• [Quelle]:
..........
Kein Ende der Hexenjagd
Am 26.9.2019 beschloss der Deutsche Bundestag gegen die
Stimmen der Partei DIE LINKE, die im Stasi-Unterlagengesetz festgelegte
Regelüberprüfung auf „Stasi-Mitarbeit“ um weitere 10 Jahre auf dann insgesamt
40 Jahre zu verlängern.
Verdeckt durch parlamentarisches Geschwätz über
Akteneinsicht als Errungenschaft der friedlichen Revolution und über den Mut
der sog. Bürgerrechtler wurde damit beschlossen, die Stigmatisierung,
Ausgrenzung und Diskriminierung der ehemaligen hauptamtlichen und inoffiziellen
Mitarbeiter des MfS auch nach 30 Jahren nicht zu beenden und vermutlich bis in
alle Ewigkeit fortzuführen.
Selbst Schwerstkriminelle (außer bei lebenslänglichen
Haftstrafen und Sicherungsverwahrung) können darauf vertrauen, dass ihre
Vorstrafen nach spätestens 20 Jahren aus dem zentralen Strafregister gelöscht
werden. Das entspricht dem humanistischen Anliegen, auch solchen Menschen die
Chance der Wiedereingliederung in die Gesellschaft, auf Resozialisierung,
einzuräumen.
..........
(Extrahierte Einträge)
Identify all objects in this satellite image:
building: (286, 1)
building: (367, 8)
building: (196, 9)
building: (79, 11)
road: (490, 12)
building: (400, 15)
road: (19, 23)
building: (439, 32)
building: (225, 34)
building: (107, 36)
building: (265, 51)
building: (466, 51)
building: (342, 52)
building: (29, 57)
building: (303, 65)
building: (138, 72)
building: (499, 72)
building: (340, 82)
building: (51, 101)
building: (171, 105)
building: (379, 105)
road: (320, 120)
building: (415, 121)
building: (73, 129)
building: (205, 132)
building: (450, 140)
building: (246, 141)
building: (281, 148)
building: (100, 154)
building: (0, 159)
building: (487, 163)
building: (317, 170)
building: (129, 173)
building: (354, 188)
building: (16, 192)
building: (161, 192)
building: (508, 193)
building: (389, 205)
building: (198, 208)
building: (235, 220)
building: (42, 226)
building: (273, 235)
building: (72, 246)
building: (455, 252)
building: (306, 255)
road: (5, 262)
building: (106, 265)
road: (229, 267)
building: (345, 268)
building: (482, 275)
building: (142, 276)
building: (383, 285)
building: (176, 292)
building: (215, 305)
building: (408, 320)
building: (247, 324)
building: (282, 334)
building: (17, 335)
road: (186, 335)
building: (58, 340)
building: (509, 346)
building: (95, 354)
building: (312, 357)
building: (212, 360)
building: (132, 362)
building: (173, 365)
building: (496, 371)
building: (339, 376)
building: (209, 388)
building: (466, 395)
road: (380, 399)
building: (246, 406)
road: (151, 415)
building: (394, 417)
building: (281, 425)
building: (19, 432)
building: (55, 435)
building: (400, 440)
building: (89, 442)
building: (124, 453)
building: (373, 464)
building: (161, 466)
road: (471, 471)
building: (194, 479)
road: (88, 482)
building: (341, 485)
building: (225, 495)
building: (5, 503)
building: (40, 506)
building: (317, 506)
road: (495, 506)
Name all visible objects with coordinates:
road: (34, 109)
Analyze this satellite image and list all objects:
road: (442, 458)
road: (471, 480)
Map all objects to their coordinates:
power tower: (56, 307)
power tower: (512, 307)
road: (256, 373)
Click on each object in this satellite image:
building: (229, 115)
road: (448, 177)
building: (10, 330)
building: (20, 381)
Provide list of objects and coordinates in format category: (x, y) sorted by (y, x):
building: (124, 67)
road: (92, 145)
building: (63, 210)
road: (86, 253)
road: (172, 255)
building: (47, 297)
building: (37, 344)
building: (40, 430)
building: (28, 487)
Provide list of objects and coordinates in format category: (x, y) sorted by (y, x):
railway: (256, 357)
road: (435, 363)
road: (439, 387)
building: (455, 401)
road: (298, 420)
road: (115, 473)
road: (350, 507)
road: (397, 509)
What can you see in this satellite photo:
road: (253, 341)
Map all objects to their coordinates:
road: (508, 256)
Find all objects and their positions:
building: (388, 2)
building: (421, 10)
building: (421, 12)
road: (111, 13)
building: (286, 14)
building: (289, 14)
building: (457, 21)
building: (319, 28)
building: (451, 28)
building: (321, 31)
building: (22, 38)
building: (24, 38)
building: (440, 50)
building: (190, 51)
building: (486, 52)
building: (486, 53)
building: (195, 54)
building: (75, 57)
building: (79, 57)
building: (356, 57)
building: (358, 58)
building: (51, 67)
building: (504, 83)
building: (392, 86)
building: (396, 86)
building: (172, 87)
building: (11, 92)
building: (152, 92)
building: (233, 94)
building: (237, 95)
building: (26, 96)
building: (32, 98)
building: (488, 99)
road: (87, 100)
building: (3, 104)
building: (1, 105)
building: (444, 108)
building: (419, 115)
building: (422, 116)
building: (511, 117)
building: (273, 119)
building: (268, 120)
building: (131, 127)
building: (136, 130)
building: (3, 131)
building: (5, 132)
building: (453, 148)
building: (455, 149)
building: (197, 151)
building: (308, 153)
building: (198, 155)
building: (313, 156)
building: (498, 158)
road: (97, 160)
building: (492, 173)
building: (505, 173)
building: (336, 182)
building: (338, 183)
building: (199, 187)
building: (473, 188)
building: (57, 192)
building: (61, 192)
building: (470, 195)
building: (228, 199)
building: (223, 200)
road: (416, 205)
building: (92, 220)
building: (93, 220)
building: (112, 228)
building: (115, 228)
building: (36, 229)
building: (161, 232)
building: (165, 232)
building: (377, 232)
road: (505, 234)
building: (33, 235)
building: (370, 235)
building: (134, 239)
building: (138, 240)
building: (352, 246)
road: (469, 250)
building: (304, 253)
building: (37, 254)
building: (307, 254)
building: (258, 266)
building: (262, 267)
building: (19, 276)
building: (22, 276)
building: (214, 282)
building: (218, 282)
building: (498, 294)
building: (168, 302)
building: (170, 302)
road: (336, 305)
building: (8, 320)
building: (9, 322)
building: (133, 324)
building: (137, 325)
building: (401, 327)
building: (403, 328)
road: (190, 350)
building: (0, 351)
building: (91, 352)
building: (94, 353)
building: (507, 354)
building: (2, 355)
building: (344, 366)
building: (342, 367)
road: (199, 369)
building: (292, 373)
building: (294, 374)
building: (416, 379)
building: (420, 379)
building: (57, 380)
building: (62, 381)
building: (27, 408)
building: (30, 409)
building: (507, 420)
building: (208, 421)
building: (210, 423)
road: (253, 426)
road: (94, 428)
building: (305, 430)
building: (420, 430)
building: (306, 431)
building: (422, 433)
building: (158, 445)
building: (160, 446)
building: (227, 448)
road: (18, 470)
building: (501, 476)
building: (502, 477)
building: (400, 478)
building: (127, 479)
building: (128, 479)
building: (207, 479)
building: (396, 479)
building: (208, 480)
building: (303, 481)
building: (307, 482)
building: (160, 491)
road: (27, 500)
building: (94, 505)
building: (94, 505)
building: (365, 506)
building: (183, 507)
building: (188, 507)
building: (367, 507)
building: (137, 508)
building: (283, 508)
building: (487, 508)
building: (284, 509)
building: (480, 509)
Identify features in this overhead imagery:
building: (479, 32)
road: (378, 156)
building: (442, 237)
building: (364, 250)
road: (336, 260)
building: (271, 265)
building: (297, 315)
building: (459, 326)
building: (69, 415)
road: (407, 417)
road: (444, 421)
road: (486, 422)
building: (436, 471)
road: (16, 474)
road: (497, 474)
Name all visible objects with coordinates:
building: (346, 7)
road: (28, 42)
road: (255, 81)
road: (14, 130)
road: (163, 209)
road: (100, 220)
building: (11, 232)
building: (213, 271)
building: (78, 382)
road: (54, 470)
..........
• [Gestellte Aufgabe]: Gib den Text zur Stasi-Überprüfung von „Verdeckt durch parlamentarisches“ bis einschließlich „einzuräumen.“ wieder und tausche dabei „Gesellschaft“ gegen „Gemeinschaft“ aus. Die Einträge stehen in keinem Zusammenhang mit dem Text.

• [Vollständige Ausgabe]:
Verdeckt durch parlamentarisches Geschwätz über
Akteneinsicht als Errungenschaft der friedlichen Revolution und über den Mut
der sog. Bürgerrechtler wurde damit beschlossen, die Stigmatisierung,
Ausgrenzung und Diskriminierung der ehemaligen hauptamtlichen und inoffiziellen
Mitarbeiter des MfS auch nach 30 Jahren nicht zu beenden und vermutlich bis in
alle Ewigkeit fortzuführen.
Selbst Schwerstkriminelle (außer bei lebenslänglichen
Haftstrafen und Sicherungsverwahrung) können darauf vertrauen, dass ihre
Vorstrafen nach spätestens 20 Jahren aus dem zentralen Strafregister gelöscht
werden. Das entspricht dem humanistischen Anliegen, auch solchen Menschen die
Chance der Wiedereingliederung in die Gemeinschaft, auf Resozialisierung,
einzuräumen.